» Assignment: State how many lines of the entries hold the string "worn", and output nothing but that count.

» Supplied material:
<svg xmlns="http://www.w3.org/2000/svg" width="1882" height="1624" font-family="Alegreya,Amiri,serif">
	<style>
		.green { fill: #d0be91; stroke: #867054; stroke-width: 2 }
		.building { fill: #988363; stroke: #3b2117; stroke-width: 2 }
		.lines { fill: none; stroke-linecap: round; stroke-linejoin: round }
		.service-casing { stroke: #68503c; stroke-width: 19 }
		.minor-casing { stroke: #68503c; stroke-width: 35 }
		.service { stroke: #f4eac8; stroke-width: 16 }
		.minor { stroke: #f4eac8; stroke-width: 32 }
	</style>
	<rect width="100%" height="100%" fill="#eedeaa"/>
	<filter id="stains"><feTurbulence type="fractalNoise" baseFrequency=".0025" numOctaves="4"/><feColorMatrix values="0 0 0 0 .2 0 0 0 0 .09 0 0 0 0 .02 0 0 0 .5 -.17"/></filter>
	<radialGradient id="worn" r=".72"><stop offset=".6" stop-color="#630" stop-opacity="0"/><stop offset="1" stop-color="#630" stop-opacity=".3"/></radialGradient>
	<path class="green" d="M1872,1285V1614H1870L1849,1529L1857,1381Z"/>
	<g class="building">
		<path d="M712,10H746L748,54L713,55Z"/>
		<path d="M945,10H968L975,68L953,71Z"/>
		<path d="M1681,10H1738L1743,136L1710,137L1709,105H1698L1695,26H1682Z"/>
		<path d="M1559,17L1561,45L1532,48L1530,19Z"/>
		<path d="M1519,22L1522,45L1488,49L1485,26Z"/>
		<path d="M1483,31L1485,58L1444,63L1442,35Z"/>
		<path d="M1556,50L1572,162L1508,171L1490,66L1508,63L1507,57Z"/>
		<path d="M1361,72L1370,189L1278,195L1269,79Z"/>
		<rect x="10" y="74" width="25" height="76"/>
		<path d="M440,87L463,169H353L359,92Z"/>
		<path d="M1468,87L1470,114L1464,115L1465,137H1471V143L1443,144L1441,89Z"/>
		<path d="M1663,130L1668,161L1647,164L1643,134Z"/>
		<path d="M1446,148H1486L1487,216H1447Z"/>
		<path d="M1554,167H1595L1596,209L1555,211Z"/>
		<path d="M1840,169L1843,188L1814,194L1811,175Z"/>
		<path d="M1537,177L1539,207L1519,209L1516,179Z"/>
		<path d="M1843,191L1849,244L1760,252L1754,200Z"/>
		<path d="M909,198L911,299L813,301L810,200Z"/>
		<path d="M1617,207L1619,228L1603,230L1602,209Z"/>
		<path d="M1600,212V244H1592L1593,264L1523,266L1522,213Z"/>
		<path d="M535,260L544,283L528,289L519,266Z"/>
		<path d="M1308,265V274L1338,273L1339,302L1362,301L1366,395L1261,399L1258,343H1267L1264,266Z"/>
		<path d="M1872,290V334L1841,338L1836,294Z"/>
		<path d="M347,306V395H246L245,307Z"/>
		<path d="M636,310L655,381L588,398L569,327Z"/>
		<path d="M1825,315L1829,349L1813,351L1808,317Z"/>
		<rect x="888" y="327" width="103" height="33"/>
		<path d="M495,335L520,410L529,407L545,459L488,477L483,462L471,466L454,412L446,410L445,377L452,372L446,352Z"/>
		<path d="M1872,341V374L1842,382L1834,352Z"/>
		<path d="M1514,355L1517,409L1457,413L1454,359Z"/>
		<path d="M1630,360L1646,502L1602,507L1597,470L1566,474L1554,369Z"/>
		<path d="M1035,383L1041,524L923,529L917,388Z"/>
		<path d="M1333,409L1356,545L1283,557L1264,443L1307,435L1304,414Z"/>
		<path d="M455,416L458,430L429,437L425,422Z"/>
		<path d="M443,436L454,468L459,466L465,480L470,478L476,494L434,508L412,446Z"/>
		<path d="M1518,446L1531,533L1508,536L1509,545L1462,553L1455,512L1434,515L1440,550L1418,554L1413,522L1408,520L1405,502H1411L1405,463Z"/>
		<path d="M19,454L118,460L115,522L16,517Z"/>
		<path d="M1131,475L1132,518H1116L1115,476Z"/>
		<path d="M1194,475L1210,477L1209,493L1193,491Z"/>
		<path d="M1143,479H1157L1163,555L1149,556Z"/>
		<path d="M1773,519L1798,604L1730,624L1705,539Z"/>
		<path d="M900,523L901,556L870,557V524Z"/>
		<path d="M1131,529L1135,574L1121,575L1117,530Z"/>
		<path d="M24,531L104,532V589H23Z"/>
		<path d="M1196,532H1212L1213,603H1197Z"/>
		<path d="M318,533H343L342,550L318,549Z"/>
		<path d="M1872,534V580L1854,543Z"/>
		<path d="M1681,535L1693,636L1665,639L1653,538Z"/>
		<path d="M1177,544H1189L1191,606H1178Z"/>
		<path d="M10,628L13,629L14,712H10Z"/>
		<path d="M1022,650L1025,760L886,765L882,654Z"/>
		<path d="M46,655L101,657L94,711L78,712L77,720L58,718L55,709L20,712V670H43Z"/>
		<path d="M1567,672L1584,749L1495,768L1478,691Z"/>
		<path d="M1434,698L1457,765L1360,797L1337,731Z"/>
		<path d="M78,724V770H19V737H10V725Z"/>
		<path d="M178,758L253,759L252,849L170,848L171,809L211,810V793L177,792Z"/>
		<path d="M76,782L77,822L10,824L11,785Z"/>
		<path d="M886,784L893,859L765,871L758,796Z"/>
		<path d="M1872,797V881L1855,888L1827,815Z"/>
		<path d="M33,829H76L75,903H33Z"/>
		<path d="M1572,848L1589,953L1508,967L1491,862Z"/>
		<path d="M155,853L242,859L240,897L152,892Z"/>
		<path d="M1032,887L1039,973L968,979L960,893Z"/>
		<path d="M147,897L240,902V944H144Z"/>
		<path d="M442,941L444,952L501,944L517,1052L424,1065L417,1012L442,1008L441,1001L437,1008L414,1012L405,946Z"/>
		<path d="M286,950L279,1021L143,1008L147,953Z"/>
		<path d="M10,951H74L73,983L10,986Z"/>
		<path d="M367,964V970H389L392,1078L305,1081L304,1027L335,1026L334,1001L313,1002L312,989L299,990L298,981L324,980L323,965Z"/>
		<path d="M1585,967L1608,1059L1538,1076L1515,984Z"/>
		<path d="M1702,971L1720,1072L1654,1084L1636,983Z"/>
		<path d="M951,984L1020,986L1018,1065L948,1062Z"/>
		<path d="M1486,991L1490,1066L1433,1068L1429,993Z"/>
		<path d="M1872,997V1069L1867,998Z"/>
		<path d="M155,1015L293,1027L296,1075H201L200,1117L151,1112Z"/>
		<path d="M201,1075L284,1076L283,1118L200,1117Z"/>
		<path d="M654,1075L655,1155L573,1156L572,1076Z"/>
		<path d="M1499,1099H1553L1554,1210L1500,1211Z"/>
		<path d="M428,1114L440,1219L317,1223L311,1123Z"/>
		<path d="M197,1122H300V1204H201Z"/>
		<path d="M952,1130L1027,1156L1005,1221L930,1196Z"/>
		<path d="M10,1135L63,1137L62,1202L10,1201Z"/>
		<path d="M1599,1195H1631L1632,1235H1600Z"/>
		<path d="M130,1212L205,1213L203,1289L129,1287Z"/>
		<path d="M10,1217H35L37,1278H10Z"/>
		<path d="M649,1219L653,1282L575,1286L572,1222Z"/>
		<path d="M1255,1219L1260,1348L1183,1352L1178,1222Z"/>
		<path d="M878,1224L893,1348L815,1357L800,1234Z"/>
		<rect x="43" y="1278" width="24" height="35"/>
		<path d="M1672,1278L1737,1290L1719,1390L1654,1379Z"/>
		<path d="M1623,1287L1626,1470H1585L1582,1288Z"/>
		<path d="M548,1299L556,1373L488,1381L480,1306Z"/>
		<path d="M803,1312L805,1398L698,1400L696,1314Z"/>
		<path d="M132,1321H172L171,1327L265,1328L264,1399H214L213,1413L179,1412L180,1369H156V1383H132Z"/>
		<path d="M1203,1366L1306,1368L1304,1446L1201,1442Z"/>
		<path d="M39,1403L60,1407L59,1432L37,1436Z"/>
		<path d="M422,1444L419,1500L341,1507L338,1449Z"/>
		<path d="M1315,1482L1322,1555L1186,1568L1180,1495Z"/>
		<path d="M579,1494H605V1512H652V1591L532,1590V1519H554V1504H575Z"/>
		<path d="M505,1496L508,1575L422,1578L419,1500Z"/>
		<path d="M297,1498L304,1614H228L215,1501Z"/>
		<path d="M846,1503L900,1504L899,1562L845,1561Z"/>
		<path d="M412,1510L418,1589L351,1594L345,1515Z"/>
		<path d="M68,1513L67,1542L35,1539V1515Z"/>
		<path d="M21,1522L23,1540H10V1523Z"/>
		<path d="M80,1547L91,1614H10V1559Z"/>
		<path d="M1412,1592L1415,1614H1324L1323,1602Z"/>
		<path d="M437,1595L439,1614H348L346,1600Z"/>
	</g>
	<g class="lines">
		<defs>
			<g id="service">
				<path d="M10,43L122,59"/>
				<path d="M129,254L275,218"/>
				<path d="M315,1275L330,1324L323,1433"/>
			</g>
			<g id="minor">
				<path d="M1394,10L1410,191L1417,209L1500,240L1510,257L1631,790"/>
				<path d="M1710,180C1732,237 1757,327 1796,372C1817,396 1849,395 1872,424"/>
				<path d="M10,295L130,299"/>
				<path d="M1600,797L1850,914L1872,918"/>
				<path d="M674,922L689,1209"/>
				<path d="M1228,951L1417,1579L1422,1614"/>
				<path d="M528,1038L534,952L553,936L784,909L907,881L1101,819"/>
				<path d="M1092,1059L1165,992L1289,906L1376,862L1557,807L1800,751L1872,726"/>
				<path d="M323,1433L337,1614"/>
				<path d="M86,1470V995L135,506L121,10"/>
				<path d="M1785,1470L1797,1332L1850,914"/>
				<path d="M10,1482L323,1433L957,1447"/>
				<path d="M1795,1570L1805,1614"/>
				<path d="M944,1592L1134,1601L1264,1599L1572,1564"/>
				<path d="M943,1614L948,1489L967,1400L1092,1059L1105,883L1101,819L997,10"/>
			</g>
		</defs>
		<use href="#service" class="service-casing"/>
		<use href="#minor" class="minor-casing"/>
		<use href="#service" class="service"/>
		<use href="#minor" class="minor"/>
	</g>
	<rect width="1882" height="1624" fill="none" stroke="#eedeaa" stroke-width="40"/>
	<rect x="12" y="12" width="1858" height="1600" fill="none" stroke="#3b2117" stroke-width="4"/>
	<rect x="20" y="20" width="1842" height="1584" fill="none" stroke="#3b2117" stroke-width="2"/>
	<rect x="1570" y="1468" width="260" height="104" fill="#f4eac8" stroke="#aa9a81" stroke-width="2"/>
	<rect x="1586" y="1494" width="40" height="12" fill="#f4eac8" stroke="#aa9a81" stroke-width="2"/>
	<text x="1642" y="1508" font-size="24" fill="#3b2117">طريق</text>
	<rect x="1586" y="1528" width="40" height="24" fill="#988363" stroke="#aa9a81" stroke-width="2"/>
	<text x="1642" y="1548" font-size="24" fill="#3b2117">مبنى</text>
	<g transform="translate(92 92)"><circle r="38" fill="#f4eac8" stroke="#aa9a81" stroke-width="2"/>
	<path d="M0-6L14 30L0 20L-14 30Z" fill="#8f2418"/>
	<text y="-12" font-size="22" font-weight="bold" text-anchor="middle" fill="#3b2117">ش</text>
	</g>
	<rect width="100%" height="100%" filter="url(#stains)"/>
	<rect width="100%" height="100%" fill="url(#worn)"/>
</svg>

» Response area: 2